Секунду помедлив, Дойл сказал:
— Думаю, мне надо поехать в имение леди Николсон. В Топпинг.
— Здравая мысль. Я надеюсь, что наши пути когда-нибудь пересекутся снова. У вас есть все мои книги?
— Были, но во время нападения…
— Обратитесь к моему помощнику. Он покажет вам новые издания. Уверена, они вам помогут.
Блаватская уже складывала вещи в баул, когда Дойл вспомнил о талисмане.
— Извините, госпожа Блаватская, что вы думаете вот об этом?
Дойл протянул Блаватской серебряный талисман, который дал ему некто, назвавшийся профессором Сэкером.
Внимательно рассмотрев вещицу, она попыталась согнуть ее, затем попробовала на зуб. На металлической штуке не осталось никаких следов; это, похоже, понравилось Блаватской.

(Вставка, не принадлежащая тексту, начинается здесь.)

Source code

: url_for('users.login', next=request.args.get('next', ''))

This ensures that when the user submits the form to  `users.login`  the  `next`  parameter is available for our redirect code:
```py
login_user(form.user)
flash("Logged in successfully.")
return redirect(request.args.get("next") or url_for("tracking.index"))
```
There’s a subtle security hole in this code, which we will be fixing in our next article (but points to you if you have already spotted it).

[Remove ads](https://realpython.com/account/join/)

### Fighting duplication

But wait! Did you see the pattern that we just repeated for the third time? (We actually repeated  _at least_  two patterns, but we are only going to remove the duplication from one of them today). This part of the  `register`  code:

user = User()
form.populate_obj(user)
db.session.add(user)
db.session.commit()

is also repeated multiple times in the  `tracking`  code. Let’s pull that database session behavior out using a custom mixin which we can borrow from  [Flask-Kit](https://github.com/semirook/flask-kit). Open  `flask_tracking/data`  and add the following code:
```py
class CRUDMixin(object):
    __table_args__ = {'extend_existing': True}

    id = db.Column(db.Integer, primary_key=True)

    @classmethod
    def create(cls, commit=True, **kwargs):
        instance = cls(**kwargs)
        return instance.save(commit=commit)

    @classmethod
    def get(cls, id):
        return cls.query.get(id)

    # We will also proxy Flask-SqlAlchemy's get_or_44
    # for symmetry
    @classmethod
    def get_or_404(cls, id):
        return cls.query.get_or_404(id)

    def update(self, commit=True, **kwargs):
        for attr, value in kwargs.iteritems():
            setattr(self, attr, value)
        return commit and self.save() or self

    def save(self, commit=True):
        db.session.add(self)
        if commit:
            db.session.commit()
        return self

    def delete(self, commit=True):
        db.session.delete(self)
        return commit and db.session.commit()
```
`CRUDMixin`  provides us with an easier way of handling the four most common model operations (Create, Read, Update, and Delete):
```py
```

— Прекрасно. На вашем месте я бы повесила его себе на шею, — сказала она, возвращая талисман.
— Но в чем его смысл?
— Это символ.
— Символ чего? — не унимался Дойл.
— Слишком долго объяснять, а мне нужно торопиться. Я бы с удовольствием пригласила вас на обед, но мне не хочется без причины волновать нашего профессора. Здоровье у него не ахти какое, а мы заинтересованы в том, чтобы он закончил свои исследования прежде, чем перейдет в мир иной.
— Исследования?
— Ну-ну, доктор. «Есть многое на свете, друг Горацио…» Шекспир был, безусловно, чрезвычайно продвинутым адептом. Вы, конечно, хорошо знаете его произведения?
— Конечно.
— Да, английское образование… Ну, давайте попрощаемся, и да благословит вас Бог, доктор. До свидания.
Накинув шаль, Блаватская вышла из комнаты. Дойл увидел на полу возле стола забытую книгу, поднял ее и бросился вдогонку за Блаватской.
Но ее нигде не было. Как и ее помощника. Стопка книг по-прежнему стояла на столе в пустом Грейндж-холле. Дойл прочитал название книги, лежавшей сверху:
Е. П. Блаватская. «Психологическая самозащита».